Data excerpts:
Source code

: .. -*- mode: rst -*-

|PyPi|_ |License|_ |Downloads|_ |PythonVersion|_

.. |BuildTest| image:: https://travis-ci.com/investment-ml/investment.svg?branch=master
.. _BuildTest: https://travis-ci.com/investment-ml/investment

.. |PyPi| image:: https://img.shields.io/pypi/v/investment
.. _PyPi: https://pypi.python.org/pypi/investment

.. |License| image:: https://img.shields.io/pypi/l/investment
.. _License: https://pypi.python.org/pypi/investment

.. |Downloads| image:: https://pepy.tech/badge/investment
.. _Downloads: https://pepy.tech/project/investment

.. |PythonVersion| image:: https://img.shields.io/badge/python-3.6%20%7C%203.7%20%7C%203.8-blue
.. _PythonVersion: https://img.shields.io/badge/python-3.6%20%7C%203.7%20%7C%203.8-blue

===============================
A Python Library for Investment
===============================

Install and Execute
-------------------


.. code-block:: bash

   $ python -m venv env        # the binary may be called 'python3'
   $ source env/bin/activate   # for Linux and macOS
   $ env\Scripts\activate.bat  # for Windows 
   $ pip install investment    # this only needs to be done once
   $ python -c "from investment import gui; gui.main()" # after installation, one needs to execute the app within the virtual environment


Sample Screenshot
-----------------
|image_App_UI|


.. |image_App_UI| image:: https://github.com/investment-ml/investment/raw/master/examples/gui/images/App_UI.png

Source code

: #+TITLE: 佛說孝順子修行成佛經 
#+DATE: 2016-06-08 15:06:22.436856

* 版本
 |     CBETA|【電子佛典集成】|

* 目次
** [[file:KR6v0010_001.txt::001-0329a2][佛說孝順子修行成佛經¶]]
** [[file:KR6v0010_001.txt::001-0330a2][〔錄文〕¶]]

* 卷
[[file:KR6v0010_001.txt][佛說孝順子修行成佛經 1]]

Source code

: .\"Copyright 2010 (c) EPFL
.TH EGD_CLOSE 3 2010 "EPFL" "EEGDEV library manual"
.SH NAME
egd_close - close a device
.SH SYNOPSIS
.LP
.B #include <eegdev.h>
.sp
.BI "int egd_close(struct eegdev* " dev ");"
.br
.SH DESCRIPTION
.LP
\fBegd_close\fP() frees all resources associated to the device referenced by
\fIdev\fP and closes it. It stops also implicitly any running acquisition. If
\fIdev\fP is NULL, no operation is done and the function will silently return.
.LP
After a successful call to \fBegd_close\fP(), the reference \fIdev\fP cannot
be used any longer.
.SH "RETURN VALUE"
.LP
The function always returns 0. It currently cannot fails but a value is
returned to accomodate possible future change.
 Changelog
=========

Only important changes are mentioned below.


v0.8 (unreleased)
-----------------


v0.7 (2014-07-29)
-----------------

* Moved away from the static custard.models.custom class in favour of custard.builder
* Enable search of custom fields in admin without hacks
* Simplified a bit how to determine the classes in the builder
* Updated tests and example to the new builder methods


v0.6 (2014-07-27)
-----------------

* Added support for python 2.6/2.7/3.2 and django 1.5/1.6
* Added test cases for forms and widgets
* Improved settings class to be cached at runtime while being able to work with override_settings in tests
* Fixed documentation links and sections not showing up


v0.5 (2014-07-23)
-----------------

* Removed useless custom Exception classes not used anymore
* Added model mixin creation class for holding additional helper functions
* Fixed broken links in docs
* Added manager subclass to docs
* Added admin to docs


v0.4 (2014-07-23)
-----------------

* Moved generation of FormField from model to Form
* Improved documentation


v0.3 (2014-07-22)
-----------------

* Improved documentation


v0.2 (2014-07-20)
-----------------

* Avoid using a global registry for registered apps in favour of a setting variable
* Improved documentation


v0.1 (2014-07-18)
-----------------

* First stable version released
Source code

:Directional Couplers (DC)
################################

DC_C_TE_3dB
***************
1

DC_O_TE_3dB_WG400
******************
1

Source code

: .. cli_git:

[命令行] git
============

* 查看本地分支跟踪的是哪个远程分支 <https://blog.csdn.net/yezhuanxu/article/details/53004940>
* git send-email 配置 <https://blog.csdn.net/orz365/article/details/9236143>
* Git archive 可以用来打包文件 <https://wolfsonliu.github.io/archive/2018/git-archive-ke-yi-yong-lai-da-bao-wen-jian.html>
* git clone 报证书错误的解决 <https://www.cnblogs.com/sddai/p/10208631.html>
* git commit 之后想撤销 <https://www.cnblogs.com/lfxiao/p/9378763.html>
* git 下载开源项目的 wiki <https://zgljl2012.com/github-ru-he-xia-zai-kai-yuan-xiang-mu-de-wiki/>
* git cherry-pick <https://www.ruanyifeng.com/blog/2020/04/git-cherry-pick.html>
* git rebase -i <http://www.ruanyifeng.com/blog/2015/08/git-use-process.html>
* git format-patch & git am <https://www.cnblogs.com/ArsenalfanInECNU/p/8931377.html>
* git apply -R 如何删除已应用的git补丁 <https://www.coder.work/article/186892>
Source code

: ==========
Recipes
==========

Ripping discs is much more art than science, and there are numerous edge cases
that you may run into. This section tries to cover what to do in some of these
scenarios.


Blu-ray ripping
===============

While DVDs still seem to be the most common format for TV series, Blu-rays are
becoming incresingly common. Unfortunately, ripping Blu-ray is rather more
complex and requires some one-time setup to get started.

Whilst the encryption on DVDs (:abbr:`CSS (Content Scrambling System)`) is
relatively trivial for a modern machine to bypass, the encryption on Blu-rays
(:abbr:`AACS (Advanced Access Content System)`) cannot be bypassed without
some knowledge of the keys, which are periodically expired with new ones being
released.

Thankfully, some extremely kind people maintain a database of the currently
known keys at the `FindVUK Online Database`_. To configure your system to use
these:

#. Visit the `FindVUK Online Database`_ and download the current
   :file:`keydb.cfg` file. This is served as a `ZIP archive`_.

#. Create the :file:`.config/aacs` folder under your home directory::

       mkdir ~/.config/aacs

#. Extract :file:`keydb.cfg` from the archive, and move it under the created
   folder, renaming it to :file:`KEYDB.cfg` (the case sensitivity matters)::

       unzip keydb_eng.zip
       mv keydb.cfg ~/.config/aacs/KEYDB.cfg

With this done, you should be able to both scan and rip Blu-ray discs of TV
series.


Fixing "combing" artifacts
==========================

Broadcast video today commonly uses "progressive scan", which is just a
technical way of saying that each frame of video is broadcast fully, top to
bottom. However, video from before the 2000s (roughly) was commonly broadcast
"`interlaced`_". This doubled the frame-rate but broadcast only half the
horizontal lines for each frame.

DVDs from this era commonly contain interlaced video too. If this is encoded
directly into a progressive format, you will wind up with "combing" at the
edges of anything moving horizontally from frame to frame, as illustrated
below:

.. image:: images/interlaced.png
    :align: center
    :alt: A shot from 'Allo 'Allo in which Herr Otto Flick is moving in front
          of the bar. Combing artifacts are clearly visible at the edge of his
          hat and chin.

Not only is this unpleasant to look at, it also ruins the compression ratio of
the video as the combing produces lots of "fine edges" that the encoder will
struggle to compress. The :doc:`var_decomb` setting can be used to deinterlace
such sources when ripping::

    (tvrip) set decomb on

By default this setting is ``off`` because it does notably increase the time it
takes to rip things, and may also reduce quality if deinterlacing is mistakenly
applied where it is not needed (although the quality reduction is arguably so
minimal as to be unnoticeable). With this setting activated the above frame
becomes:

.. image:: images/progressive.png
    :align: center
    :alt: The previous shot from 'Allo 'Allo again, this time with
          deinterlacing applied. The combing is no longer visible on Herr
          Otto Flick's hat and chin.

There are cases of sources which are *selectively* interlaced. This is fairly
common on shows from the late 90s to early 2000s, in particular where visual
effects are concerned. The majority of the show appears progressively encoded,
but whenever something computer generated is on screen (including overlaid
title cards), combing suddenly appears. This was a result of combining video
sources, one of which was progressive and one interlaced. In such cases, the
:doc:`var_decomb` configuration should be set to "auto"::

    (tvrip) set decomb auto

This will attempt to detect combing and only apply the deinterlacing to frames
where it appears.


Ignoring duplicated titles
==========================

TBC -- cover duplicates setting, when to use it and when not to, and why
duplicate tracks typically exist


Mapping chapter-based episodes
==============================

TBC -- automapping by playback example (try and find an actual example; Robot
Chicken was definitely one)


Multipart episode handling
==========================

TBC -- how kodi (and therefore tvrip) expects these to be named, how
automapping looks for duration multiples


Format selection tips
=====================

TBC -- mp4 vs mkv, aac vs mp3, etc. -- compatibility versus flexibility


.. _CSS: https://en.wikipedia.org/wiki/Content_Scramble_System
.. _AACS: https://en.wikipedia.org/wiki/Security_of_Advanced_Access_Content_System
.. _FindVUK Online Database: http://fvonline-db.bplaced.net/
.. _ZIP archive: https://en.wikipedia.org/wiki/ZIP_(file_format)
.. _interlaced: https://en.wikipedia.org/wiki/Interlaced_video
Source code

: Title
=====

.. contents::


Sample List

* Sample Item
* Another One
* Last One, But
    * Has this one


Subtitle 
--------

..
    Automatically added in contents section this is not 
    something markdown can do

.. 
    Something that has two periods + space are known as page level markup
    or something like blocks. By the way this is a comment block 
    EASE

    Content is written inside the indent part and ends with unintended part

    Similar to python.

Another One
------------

* [Your task]:
In the lines above, find the word "these" and copy every line it occurs in.

* [Problem solution]:
that you may run into. This section tries to cover what to do in some of these
these:
TBC -- how kodi (and therefore tvrip) expects these to be named, how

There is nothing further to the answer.